Dengan kondisi tersebut, lulusan SMK sulit memasuki dunia kerja yang membutuhkan keterampilan sesuai dengan teknologi yang tersedia di dunia kerja. Selain kerjasama dengan industri, peran serta dan dukungan negara, khususnya pemerintah daerah, dalam pembiayaan SMK juga sangat diperlukan, agar kualitas lulusan SMK menembus dunia industri.
Di sisi lain, pendidikan akademik di sekolah menengah tidak mendorong siswa untuk menjadi pembelajar dan mengajarkan berpikir kritis. Kurikulum 2013 yang menekankan pemikiran ilmiah menghadapi banyak kendala dalam pelaksanaannya. Kuru kurang mahir dalam perannya sebagai pemacu berpikir kritis siswa. Keterampilan berpikir guru juga perlu dilatih, agar mereka dapat berpikir kritis tentang banyak hal, menganalisis fenomena dan menarik kesimpulan.
Menurut Profesor Arif Satria (Direktur IPB), pendidikan akademik harus mampu memotivasi setiap orang untuk menjadi pembelajar yang cerdas (Agil Leaner). Kebebasan berpikir (bertanya dan berpendapat) harus diberikan seluas-luasnya kepada siswa. Mereka harus mandiri dalam belajar, tugas guru adalah mendorong dan membimbing siswa untuk berpikir sehat dan benar (berpikir ilmiah). Kebebasan berpikir itulah yang menjadikan Eropa sebagai negara maju dan melahirkan revolusi industri.
Pengetahuan itu penting, tetapi pola pikir lebih penting. Informasi mudah hilang dan ketinggalan zaman, tetapi cara berpikir tidak. Cara berpikir seperti ini sebenarnya mampu menghasilkan penemuan-penemuan baru dalam ilmu pengetahuan dan teknologi. Berpikir adalah upaya menjawab pertanyaan (warsono). Cara berpikir yang tetap dari Yunani kuno sampai sekarang adalah menjawab pertanyaan apa, siapa, dimana, kapan, mengapa dan bagaimana, yaitu. 5W 1H. Di antara pertanyaan yang lebih berkaitan dengan sains dan penemuan adalah apa, bagaimana, dan mengapa.
Keinginan untuk bertanya sebenarnya adalah anugerah Allah.
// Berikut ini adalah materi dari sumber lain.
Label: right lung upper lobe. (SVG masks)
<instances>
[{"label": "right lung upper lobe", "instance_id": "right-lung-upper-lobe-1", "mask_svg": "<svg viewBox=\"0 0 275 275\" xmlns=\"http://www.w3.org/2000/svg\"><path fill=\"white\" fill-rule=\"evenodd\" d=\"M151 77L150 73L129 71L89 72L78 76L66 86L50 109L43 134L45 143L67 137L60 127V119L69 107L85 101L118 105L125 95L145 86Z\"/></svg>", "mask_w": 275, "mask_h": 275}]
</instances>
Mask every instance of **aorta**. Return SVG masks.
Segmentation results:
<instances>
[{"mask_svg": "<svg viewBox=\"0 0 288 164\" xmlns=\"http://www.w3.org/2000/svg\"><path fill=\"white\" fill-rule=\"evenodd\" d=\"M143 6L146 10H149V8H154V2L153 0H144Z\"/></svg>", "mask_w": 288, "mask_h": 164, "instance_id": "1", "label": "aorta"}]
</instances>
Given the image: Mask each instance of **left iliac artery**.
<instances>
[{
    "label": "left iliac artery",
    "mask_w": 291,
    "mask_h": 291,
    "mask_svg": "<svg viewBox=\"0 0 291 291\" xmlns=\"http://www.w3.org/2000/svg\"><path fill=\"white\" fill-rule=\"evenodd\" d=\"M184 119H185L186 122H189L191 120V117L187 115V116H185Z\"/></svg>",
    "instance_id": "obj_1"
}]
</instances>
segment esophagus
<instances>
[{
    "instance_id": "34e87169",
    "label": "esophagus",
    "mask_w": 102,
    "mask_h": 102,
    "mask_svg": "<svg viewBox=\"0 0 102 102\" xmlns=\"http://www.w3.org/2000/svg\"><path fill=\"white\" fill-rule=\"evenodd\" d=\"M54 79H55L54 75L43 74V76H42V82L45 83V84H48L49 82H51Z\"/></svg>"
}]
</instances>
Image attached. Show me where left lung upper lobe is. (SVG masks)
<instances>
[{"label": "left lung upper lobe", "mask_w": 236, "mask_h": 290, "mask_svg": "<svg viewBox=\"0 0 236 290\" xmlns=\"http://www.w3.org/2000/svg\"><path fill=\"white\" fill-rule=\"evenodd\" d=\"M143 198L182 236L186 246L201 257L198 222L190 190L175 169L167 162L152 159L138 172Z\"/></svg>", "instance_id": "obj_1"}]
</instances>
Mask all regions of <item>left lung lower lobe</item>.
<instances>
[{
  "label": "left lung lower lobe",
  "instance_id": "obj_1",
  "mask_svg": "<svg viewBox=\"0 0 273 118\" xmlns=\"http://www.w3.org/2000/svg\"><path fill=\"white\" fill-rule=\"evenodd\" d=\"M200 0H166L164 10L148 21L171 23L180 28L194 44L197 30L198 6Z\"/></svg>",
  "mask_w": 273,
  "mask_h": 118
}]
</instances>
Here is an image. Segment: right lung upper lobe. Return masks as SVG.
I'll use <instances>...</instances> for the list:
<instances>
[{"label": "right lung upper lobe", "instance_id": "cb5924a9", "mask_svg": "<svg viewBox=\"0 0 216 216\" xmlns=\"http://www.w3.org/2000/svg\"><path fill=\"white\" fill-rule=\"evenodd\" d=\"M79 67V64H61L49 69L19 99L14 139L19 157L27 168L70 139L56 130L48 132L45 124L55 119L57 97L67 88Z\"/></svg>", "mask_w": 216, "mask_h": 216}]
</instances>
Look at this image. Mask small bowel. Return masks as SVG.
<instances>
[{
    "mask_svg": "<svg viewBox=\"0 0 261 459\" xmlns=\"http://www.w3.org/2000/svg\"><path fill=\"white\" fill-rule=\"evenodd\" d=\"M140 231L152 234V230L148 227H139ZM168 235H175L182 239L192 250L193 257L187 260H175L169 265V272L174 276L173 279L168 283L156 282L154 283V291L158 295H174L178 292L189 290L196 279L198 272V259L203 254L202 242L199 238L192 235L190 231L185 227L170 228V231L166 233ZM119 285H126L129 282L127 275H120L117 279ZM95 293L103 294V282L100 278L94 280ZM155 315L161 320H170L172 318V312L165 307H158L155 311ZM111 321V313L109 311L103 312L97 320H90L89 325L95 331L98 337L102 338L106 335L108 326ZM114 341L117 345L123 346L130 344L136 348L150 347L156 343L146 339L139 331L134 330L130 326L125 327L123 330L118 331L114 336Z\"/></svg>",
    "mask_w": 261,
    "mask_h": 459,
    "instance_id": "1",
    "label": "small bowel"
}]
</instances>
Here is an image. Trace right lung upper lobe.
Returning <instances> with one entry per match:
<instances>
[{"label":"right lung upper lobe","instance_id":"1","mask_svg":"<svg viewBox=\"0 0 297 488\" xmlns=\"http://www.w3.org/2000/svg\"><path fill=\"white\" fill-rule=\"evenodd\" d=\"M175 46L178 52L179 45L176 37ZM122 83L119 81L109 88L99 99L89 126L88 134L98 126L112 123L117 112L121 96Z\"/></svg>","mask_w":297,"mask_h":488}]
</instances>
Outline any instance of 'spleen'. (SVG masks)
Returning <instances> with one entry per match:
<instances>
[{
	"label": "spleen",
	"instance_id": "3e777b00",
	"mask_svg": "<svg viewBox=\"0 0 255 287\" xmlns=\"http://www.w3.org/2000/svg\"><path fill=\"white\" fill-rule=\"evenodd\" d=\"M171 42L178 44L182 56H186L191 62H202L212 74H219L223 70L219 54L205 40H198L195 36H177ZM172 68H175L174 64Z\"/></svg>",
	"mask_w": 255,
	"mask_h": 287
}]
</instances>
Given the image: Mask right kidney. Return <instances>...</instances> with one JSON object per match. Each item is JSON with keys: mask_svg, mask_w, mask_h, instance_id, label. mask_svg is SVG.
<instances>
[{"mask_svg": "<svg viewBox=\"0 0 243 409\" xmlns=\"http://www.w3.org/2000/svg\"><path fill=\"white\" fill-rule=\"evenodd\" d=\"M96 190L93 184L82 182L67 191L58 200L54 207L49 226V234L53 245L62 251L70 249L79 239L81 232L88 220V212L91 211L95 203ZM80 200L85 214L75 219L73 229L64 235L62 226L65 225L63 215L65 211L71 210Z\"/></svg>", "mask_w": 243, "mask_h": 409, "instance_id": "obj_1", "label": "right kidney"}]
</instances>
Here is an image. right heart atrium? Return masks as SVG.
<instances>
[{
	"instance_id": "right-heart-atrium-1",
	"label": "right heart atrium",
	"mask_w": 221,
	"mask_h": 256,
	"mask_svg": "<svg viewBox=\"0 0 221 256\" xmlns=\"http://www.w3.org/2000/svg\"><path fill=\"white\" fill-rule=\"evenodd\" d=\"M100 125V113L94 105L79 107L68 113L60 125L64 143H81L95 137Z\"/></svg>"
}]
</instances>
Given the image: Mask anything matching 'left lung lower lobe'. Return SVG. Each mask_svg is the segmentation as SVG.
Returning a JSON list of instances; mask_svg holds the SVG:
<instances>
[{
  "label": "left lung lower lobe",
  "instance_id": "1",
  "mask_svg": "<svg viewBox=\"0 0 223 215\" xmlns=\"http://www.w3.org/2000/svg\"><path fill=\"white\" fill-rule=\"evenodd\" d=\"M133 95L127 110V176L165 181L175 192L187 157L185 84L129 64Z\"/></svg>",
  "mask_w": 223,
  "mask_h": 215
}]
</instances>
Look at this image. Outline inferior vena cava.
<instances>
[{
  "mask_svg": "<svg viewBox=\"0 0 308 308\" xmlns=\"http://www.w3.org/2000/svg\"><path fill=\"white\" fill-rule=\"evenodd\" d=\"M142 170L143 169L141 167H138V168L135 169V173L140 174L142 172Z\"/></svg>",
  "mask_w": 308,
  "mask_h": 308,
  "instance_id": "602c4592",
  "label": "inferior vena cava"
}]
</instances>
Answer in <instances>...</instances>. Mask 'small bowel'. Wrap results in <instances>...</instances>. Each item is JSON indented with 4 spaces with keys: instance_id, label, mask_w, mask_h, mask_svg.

Setiap anak memiliki rasa ingin tahu (curiosity), namun pada prakteknya rasa ingin tahu ini mati seiring dengan perkembangan kematangan dan tingkat pendidikan. Paulo Freeire dan Ivan Ilich mengkritik model pendidikan yang tidak membebaskan ini. Menurut mereka, pendidikan justru membatasi kreativitas yang dimulai dari pertanyaan (rasa ingin tahu). Juga prof. mengungkapkan kritik yang sama. Sarton Kartdirdjo. Padahal kreativitas jelas merupakan salah satu kemampuan utama manusia.